Qwest Posts $1.1 Billion Loss

Report: Qwest's Nacchio Being Paid $3M For Consulting

Qwest Communications released its second quarter earnings report on Thursday, one day after rumors of an imminent bankruptcy filing swept through Wall Street and caused the company's stock to plummet to an all-time low of $1.07.

The stock rebounded slightly, closing at $1.20 Wednesday.

For the second quarter, the company reported a net loss of $1.14 billion or 68 cents per share.

That's compared to a net loss of $3.31 billion for the second quarter of last year.

The loss, excluding certain items, of 13 cents a share was six cents worse than expected.

In addition, it is lowering its outlook for the full year to reflect what it calls a "normalized" loss of between 46 and 49 cents a share

In a statement the company, which is under investigation by the Securities and Exchange Commission, says the estimates include results of its directories business QwestDex, which it is attempting to sell. Talks are said to have bogged down because of the problems associated with the SEC.

The troubled communications company will followed up its earnings report with a live Web cast at 7 a.m. MST, featuring new CEO Richard Notebaert and chief financial officer Oren Shaffer.

The Denver-based Qwest provides local phone service in 14 states and operates a global communications network.

It has struggled for months to cut down on its $26 billion debt and calm lenders and stockholders.

Qwest stock has tanked in recent months -- a big concern to investors, retirees and current employees whose retirement accounts are heavily invested in the stock. In March 2000 the stock had reached a high price of $64.

Qwest said it late July that it will file restate financial reports for 2000 and 2001 because an internal analysis found accounting errors.

Nacchio Paid $3 Million For Consulting Work

Meanwhile, published reports on Thursday say Qwest will pay ousted chief executive officer Joe Nacchio $1.5 million in each of the next two years for unspecified "consulting work."

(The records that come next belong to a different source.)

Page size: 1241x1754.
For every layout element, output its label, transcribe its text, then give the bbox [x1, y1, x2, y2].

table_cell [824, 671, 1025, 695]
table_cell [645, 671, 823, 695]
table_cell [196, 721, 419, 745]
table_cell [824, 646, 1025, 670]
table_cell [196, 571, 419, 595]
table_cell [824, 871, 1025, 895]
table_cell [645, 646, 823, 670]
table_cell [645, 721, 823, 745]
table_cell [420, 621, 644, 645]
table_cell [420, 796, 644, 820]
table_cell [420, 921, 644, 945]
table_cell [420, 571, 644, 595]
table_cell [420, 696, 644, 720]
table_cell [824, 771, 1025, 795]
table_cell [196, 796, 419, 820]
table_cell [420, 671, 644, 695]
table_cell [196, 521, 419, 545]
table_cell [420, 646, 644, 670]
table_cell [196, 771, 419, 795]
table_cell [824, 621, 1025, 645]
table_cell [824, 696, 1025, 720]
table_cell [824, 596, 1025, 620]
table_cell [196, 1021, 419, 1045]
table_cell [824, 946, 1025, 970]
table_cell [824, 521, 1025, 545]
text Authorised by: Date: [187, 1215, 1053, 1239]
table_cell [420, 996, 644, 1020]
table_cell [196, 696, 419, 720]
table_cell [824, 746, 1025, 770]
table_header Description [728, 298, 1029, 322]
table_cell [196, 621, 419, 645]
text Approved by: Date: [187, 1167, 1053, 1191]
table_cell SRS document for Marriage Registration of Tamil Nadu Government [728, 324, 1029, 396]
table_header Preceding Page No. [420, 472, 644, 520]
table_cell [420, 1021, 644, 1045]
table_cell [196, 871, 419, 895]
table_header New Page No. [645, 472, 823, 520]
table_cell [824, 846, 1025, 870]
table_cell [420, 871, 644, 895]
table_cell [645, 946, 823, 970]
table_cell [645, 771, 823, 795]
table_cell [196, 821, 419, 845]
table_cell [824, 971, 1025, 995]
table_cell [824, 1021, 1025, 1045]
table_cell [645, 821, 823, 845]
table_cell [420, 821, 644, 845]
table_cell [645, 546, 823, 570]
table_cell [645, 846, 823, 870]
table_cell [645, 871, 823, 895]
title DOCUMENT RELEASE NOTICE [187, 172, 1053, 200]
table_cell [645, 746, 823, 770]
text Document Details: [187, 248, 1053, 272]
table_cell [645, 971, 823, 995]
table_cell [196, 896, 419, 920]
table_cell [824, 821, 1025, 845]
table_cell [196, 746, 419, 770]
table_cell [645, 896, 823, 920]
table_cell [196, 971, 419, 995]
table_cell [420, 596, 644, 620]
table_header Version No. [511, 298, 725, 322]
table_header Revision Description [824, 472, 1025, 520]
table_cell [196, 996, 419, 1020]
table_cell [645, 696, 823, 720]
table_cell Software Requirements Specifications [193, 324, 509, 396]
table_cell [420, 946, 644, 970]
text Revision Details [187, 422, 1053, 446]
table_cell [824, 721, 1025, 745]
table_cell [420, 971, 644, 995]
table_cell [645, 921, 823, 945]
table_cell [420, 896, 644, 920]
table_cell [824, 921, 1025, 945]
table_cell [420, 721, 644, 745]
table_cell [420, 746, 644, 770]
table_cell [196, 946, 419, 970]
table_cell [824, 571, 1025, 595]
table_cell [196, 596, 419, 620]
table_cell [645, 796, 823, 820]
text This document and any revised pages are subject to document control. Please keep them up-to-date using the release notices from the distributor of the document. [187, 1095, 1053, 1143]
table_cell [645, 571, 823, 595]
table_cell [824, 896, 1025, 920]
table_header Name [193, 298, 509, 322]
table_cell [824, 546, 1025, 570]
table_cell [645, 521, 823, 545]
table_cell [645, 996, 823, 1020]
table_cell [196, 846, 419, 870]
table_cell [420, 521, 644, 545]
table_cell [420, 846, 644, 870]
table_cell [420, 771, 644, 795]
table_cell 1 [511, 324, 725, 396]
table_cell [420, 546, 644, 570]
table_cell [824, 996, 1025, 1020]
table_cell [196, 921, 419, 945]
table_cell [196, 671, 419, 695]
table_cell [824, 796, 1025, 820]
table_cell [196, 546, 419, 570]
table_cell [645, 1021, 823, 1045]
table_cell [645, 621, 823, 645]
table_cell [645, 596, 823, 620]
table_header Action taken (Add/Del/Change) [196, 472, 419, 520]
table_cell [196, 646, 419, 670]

The consulting pay is in addition to Nacchio's $10.5 million severance package and his retention of thousands of stock options.

Sources said this week that it is unlikely Nacchio will do much consultation for Qwest, outside of occasionally testifying at the request of federal agencies investigating Qwest's accounting practices.

Angry shareholders and other critics at Qwest's annual meeting in June criticized Nacchio's bonuses and salary in wake of the company's billions of dollars in losses and plummeting stock price.

Experts estimate Nacchio's total compensation last year at $87 million, despite the drop in the stock price.

Nacchio received a $1.5 million bonus last year, down from a $2.3 million bonus the year before. He also received $24.4 million in long-term incentives last year.